*What the task asks*
Going line by line through the data below, report how many lines include the word "weight", with nothing added.

Dataset records
- Opening Delimiter -

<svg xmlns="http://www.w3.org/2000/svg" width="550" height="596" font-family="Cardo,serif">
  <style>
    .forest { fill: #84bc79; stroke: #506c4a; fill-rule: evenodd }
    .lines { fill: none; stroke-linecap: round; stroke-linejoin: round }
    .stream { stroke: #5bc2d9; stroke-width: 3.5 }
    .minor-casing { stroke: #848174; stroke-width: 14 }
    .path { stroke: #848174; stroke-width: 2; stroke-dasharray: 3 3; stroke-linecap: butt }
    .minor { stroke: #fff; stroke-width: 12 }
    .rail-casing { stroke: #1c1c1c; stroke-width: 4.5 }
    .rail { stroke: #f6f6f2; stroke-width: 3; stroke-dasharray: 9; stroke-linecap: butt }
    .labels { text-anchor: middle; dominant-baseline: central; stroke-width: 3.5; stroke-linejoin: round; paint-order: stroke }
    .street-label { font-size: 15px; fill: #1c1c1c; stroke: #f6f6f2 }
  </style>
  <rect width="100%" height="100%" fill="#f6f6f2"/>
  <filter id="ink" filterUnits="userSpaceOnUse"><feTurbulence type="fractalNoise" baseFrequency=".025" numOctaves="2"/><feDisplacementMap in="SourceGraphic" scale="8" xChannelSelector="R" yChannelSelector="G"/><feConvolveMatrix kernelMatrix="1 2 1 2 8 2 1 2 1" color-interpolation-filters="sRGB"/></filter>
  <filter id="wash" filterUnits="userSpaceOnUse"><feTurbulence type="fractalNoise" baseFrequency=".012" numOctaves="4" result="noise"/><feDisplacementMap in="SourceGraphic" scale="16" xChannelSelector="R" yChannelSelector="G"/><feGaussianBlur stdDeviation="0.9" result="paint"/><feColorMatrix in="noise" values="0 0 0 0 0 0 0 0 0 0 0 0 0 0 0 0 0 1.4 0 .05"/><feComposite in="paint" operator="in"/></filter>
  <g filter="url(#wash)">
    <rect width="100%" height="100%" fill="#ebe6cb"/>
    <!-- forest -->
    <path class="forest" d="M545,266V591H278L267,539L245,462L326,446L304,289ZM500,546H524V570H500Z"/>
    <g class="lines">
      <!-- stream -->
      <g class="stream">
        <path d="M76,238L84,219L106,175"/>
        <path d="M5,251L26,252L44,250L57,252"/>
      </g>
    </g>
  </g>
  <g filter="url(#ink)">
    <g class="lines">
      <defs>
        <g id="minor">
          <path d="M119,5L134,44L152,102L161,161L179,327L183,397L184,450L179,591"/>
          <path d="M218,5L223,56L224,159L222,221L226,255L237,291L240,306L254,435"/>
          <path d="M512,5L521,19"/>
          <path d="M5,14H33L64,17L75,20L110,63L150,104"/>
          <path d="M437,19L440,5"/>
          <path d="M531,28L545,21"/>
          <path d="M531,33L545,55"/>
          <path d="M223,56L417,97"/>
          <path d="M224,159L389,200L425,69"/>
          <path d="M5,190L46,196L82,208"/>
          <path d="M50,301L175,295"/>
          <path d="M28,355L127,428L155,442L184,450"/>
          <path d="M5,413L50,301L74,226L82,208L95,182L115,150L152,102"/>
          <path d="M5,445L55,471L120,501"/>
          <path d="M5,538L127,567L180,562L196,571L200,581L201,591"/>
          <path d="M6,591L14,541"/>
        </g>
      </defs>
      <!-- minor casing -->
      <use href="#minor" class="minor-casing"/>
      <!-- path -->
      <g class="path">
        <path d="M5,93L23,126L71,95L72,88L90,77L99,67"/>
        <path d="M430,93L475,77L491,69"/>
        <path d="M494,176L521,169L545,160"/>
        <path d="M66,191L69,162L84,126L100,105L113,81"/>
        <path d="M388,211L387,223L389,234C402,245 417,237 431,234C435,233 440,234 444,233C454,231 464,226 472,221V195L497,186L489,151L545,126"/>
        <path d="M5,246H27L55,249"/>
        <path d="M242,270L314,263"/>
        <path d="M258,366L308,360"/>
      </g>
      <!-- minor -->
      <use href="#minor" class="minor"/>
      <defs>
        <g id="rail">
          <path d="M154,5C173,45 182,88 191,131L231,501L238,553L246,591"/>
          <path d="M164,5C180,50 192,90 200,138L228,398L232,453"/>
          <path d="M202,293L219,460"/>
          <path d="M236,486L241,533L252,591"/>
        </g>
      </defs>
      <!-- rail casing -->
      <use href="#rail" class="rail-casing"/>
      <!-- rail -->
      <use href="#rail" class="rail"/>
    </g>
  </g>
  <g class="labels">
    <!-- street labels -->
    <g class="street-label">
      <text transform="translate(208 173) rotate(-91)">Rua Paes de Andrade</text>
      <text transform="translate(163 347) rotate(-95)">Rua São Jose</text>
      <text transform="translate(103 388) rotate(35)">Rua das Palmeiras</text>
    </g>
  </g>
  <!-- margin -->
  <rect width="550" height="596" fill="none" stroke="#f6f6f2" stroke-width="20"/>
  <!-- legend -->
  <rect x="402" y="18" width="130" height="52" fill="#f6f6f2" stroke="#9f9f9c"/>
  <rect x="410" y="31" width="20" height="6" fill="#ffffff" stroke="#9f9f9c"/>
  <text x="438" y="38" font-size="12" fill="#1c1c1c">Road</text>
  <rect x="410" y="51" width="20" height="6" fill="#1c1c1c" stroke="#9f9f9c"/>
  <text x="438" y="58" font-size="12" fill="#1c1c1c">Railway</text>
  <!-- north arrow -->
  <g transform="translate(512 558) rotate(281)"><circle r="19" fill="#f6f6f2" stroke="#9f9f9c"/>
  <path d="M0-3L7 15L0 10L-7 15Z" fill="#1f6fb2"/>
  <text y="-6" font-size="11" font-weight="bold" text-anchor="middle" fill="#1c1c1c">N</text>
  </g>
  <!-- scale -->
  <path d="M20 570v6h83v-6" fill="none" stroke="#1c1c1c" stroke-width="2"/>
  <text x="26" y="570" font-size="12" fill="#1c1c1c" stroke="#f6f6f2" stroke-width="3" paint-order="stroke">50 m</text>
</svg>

- Closing Delimiter -
- Opening Delimiter -

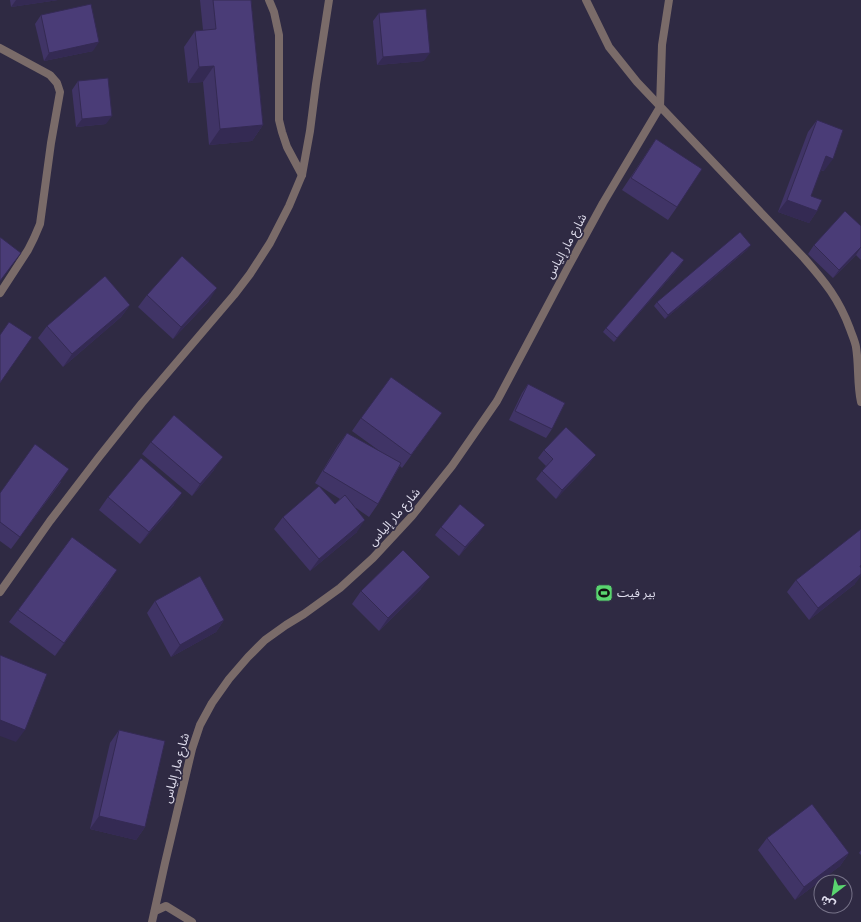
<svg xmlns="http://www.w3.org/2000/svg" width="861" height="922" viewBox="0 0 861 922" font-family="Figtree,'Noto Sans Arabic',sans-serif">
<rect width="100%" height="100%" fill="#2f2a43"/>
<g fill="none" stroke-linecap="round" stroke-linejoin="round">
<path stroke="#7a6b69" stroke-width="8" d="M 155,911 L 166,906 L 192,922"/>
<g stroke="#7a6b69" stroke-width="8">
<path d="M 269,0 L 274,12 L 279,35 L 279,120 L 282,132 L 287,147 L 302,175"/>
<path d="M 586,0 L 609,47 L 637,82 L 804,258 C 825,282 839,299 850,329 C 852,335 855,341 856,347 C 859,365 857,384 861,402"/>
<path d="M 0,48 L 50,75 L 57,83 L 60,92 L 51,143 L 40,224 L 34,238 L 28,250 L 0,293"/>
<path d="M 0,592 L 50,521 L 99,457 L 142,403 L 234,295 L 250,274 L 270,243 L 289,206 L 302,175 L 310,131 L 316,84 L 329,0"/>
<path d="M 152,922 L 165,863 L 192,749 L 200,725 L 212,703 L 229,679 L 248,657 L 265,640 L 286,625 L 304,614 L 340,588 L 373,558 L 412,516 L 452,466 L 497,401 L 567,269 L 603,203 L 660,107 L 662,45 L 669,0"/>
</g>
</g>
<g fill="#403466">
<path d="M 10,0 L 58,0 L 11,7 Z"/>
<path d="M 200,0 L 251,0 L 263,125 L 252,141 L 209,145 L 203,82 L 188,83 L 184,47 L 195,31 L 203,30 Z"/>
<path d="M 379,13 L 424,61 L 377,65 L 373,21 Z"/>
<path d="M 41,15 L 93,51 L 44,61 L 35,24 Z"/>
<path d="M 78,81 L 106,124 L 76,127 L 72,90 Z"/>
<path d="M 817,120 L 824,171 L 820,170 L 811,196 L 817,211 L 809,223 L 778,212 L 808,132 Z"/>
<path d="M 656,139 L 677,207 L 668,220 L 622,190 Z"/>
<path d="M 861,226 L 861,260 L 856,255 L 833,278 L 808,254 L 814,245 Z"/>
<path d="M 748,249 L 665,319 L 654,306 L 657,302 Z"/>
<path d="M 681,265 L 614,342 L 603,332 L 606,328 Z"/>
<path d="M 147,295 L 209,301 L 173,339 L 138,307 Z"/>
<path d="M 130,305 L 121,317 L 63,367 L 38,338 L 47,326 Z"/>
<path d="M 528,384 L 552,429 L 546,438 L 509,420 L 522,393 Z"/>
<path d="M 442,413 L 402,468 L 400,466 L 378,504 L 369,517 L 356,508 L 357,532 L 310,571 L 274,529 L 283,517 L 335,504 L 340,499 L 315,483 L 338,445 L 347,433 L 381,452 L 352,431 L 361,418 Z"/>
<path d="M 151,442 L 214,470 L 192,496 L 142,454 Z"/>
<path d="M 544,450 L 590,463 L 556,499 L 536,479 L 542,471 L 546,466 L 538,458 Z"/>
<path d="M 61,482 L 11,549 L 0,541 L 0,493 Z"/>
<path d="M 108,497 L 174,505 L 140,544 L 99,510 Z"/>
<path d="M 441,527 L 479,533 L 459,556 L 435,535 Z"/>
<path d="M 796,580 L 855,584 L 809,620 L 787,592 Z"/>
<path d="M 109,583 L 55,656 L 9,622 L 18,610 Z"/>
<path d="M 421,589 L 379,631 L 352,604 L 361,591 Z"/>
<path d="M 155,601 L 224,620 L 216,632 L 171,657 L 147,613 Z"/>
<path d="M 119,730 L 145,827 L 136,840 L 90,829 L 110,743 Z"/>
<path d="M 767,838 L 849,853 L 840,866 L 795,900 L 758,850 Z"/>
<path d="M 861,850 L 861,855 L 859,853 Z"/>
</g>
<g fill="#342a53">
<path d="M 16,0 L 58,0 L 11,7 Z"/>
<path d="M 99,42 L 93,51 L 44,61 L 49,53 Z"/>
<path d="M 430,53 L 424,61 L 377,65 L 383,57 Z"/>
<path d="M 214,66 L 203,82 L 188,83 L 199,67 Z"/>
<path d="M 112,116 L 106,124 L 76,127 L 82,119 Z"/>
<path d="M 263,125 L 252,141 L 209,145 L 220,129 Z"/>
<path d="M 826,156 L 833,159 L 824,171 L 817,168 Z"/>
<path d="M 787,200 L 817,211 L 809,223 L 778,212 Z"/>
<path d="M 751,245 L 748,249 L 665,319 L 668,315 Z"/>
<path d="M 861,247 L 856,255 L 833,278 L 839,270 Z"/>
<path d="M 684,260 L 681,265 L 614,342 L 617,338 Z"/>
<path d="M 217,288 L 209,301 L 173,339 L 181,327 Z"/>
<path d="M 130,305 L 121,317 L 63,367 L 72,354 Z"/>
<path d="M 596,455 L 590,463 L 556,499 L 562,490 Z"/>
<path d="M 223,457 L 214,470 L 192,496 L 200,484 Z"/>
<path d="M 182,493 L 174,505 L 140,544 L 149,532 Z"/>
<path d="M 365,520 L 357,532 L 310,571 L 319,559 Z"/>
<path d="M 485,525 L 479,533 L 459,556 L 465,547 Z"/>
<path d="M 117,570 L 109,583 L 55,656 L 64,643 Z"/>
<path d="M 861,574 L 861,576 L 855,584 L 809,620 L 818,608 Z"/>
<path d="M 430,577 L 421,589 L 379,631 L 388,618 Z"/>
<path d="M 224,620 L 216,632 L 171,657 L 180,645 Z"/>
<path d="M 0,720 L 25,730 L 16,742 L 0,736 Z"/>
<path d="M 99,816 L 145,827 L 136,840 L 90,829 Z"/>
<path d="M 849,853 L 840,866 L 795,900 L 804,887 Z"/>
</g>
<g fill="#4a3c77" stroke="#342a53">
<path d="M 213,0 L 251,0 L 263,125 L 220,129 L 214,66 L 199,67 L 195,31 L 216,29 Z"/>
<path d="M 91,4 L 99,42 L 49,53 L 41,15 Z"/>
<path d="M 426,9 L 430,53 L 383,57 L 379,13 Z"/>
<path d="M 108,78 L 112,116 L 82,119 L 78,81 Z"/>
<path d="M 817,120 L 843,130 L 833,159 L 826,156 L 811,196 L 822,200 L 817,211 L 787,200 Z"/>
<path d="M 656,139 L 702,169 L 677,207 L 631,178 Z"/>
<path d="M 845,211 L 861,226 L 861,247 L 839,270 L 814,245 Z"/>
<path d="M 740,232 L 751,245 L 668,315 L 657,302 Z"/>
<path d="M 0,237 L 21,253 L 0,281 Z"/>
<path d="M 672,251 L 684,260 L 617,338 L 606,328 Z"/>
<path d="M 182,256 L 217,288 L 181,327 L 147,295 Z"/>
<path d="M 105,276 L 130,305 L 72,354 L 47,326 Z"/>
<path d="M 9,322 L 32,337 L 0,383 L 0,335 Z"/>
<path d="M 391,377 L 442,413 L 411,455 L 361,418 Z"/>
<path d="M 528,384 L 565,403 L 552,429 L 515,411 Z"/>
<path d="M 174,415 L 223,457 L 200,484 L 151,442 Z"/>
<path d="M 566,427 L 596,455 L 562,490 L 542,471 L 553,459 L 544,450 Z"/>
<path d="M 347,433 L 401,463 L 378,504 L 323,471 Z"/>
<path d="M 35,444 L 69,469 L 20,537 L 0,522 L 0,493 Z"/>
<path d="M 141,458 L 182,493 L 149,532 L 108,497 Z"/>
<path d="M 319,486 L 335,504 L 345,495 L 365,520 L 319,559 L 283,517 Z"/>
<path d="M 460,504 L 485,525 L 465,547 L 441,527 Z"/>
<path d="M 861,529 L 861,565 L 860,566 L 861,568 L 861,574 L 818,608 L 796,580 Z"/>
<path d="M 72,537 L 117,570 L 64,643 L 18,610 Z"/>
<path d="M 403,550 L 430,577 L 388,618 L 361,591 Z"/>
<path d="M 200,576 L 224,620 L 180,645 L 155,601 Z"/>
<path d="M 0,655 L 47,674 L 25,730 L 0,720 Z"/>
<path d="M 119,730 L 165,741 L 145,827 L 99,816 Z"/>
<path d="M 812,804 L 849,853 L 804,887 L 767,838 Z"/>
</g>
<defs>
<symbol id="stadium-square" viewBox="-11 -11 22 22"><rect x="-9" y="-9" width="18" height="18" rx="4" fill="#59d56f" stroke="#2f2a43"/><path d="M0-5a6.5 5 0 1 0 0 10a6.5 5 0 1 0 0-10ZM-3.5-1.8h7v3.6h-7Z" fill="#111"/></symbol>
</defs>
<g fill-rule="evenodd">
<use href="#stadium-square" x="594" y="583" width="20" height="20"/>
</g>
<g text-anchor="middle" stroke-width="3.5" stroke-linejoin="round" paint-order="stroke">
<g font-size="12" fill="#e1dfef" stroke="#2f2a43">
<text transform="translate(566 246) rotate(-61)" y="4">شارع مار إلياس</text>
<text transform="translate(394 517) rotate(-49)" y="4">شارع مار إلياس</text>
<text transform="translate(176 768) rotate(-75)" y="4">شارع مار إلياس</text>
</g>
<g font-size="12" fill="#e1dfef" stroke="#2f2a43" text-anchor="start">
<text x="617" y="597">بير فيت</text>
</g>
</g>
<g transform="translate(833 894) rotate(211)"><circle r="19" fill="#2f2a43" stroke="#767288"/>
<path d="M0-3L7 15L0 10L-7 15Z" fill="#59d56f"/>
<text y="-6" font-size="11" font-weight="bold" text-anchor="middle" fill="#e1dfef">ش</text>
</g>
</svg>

- Closing Delimiter -

*Completed exercise*
2